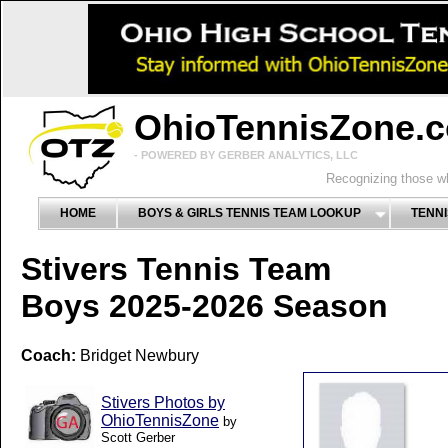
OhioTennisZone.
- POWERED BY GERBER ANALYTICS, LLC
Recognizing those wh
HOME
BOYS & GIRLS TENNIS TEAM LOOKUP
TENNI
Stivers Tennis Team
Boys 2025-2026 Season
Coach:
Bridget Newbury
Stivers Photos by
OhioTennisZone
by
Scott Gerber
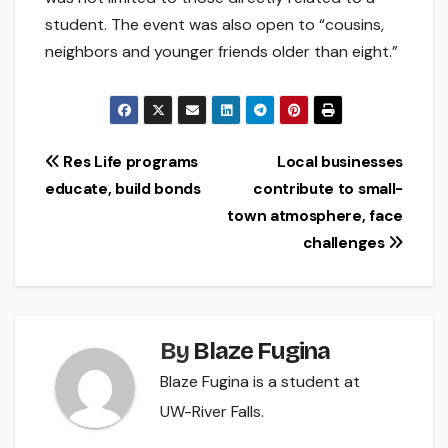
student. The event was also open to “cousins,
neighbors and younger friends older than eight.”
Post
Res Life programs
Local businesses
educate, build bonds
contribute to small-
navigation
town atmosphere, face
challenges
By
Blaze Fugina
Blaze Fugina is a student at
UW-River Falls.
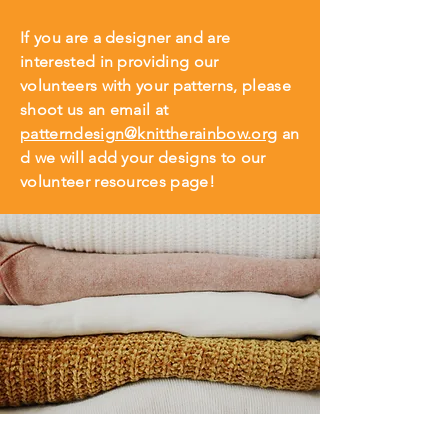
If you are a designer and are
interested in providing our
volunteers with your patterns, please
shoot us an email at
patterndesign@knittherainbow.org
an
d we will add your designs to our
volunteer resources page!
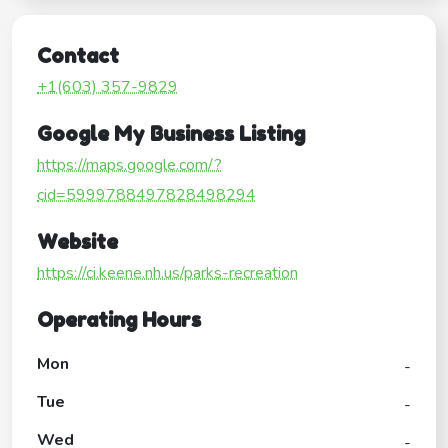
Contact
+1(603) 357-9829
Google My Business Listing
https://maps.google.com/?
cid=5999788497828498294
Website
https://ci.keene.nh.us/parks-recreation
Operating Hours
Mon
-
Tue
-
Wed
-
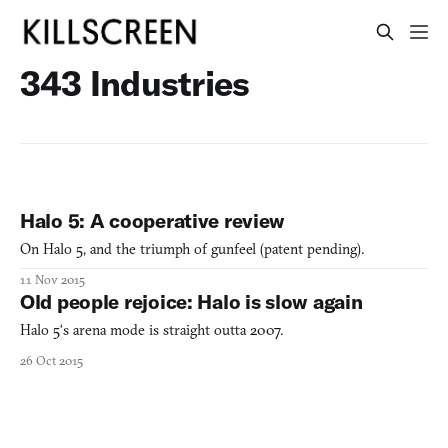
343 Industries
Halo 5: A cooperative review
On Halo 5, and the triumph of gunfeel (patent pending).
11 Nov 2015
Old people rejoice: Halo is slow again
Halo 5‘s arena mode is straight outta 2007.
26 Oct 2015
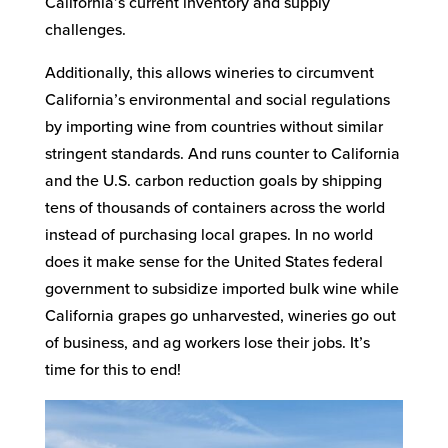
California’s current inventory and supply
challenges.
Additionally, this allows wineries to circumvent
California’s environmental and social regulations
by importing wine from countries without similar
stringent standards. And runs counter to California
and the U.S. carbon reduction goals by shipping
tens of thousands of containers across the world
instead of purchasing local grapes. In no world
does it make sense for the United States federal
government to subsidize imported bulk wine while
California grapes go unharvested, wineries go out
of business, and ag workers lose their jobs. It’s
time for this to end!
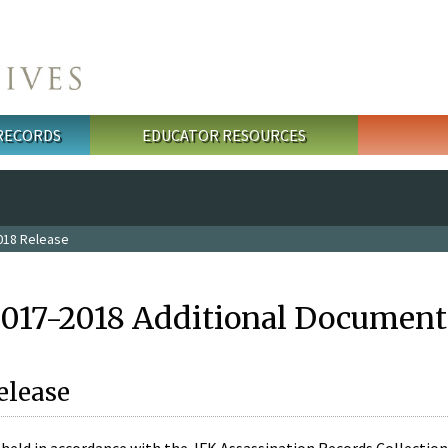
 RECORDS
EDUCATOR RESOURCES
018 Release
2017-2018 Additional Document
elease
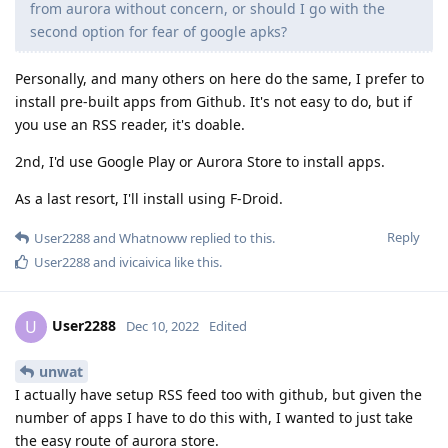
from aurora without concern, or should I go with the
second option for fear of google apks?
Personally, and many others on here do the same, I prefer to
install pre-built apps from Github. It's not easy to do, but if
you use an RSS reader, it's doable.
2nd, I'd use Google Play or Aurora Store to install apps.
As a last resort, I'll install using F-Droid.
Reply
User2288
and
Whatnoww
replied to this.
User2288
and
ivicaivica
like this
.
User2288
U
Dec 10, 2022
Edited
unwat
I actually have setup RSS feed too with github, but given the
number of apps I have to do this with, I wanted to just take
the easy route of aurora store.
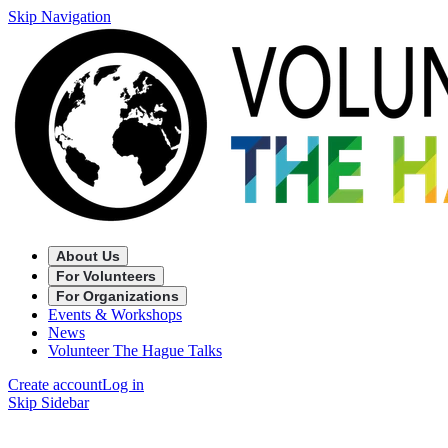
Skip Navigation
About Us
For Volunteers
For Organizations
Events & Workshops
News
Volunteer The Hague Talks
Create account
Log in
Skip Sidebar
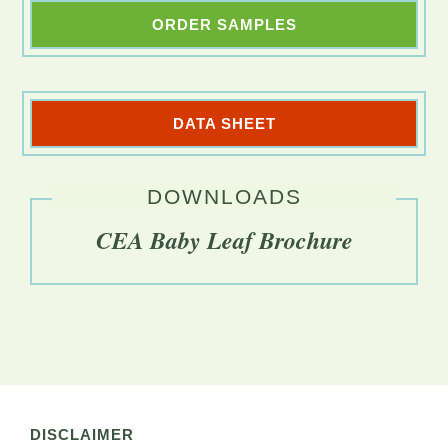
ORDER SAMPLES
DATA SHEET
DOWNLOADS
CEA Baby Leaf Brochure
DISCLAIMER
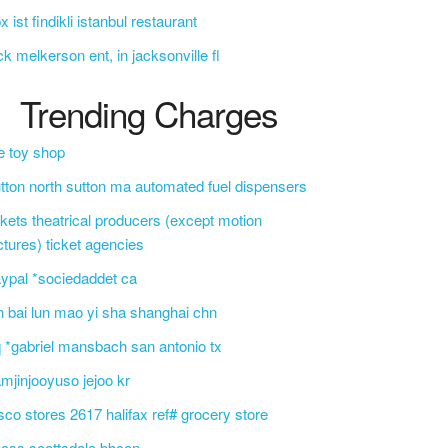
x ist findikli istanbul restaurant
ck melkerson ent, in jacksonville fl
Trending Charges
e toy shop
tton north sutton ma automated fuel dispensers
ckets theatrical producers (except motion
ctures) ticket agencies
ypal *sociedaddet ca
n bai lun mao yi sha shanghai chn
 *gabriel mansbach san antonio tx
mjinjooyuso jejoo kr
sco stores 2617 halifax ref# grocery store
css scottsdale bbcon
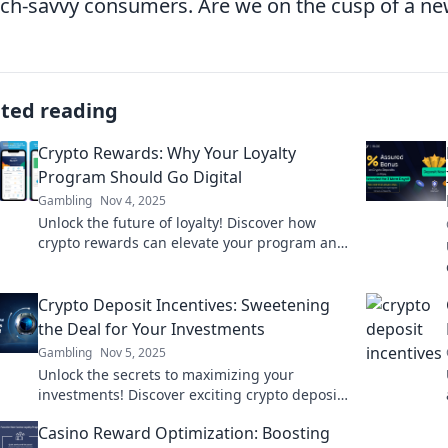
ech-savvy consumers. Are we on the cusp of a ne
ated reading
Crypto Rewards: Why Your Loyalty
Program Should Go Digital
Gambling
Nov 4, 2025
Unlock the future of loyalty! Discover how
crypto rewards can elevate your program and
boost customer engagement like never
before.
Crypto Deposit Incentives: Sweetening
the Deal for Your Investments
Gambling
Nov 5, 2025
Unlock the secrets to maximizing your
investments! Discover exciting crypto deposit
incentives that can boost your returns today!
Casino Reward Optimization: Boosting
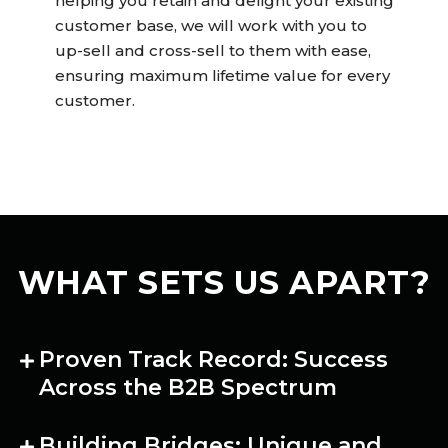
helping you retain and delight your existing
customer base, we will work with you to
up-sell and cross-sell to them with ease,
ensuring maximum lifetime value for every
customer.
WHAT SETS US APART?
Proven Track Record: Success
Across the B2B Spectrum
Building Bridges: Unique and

Exercise requirements:
Each line of the entries above that has the word "will" is to be copied.

Exercise solution:
d we will add your designs to our
customer base, we will work with you to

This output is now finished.